= Beginning of Section =

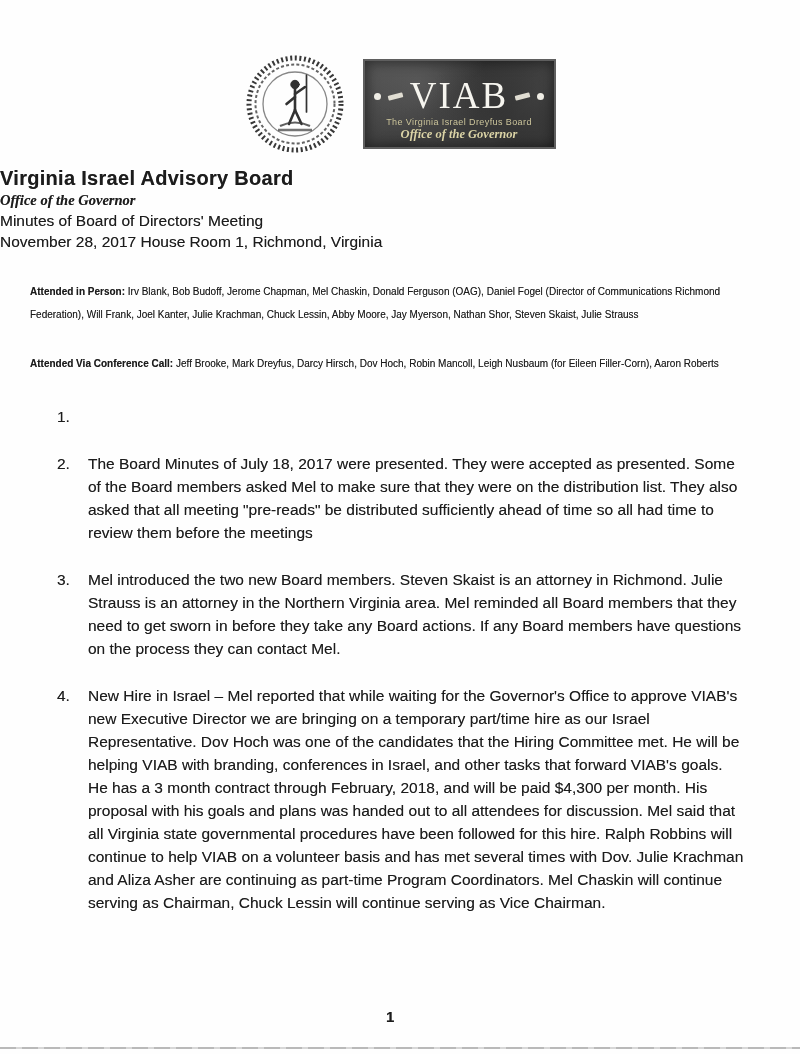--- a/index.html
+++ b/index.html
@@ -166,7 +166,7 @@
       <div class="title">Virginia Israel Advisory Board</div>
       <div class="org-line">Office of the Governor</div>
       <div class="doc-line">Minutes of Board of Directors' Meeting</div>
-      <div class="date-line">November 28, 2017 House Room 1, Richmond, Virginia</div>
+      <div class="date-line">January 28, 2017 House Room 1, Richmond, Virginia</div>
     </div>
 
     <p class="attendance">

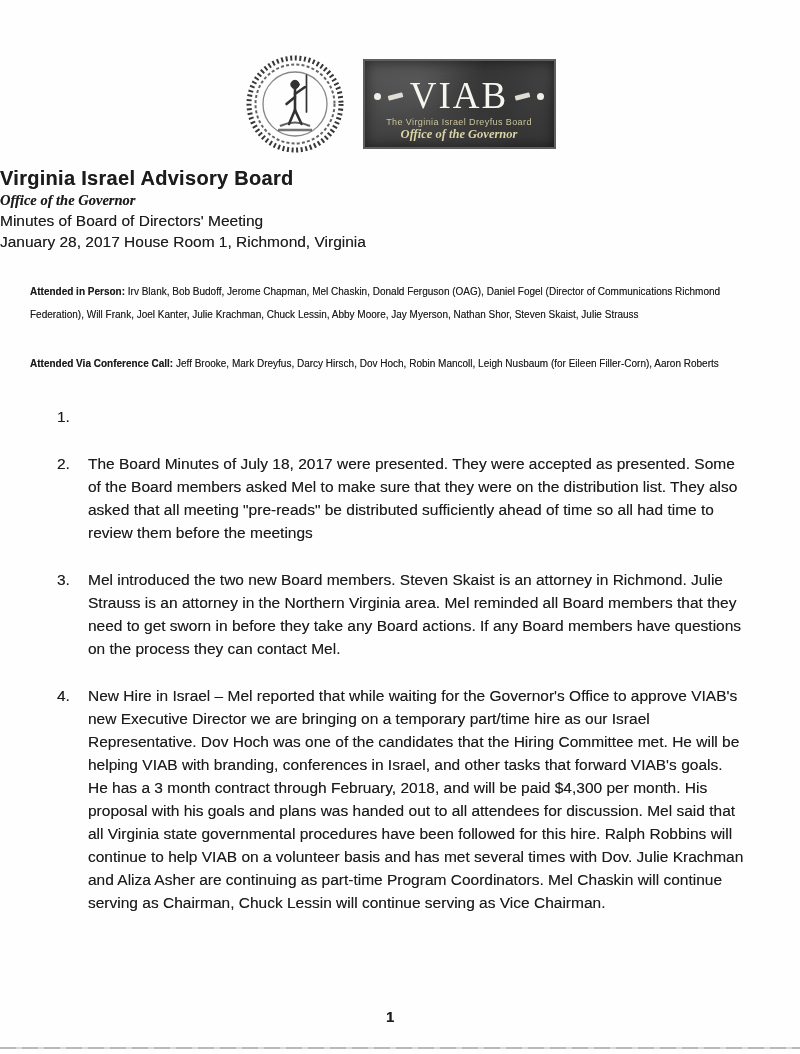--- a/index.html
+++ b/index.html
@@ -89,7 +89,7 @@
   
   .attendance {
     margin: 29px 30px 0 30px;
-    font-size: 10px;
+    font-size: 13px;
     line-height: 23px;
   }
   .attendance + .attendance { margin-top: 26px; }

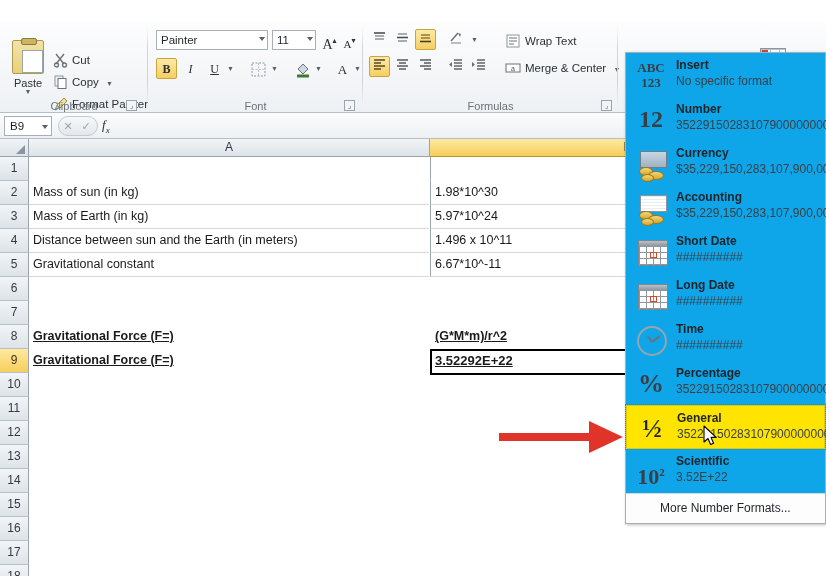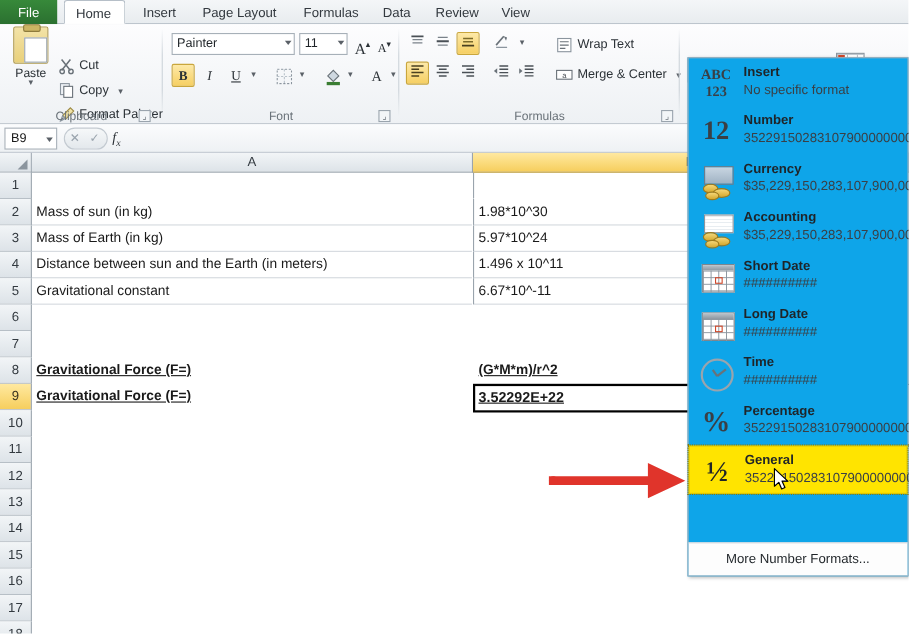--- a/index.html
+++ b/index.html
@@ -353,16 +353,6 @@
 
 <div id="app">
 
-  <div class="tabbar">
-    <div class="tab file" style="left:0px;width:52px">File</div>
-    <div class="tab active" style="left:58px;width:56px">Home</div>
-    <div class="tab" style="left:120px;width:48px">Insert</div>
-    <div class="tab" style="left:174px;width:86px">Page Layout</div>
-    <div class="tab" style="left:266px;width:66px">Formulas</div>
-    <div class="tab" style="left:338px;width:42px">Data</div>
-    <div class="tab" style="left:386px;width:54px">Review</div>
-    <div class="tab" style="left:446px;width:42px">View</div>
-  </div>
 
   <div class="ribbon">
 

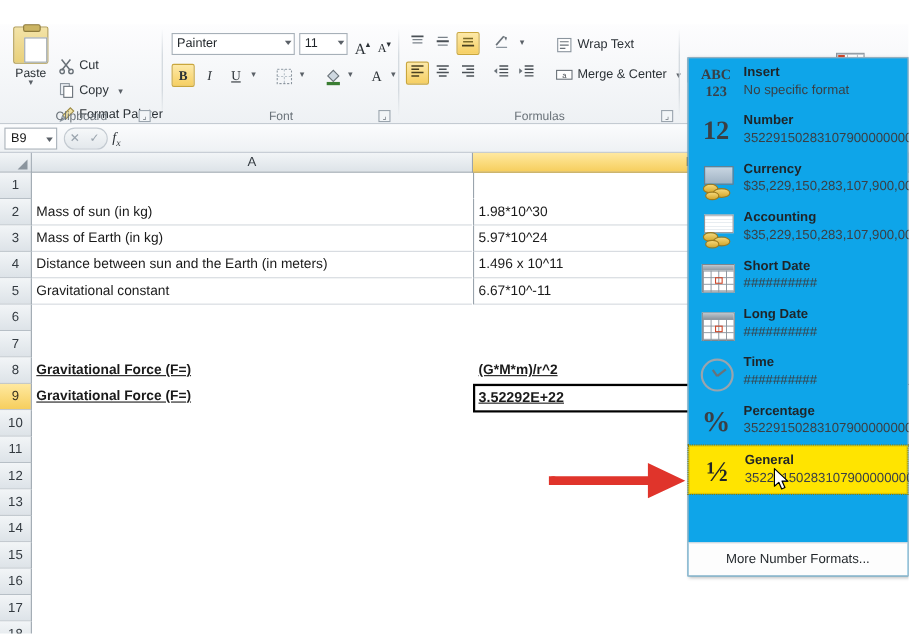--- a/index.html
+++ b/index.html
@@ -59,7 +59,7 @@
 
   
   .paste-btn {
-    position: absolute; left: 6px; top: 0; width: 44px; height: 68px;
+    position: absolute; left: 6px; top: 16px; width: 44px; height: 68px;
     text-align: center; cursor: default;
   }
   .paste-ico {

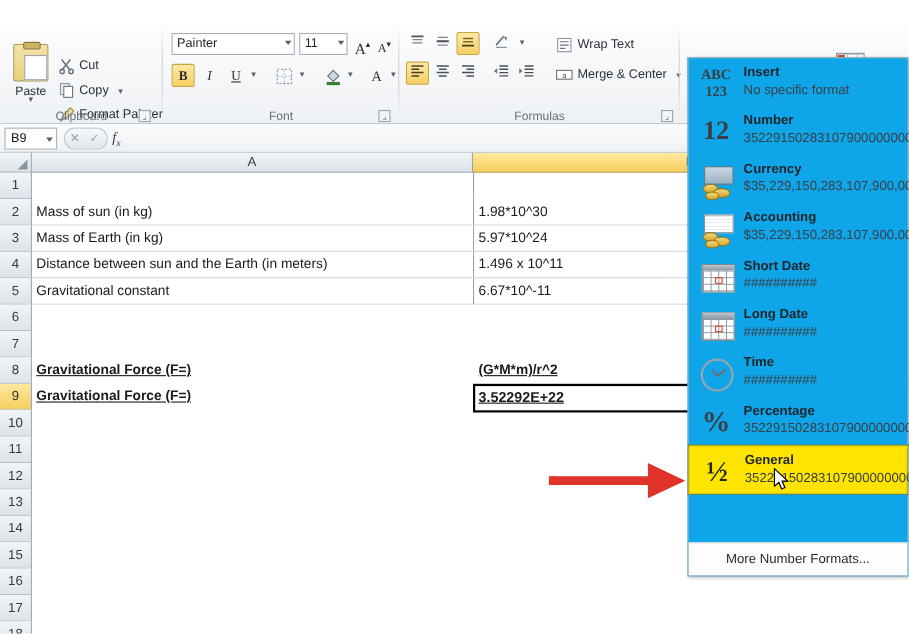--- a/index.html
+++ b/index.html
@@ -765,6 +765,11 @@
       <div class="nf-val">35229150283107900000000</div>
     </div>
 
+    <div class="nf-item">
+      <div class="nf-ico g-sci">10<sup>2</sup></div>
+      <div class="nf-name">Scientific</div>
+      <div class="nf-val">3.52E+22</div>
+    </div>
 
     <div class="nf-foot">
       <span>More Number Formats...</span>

= End of Section =

Leave out the images and write out the lines above exactly, from the one with "-59,7 +59,7 @@" up to and including the one with "-765,6 +765,11 @@".

@@ -59,7 +59,7 @@
 
   
   .paste-btn {
-    position: absolute; left: 6px; top: 0; width: 44px; height: 68px;
+    position: absolute; left: 6px; top: 16px; width: 44px; height: 68px;
     text-align: center; cursor: default;
   }
   .paste-ico {

--- a/index.html
+++ b/index.html
@@ -765,6 +765,11 @@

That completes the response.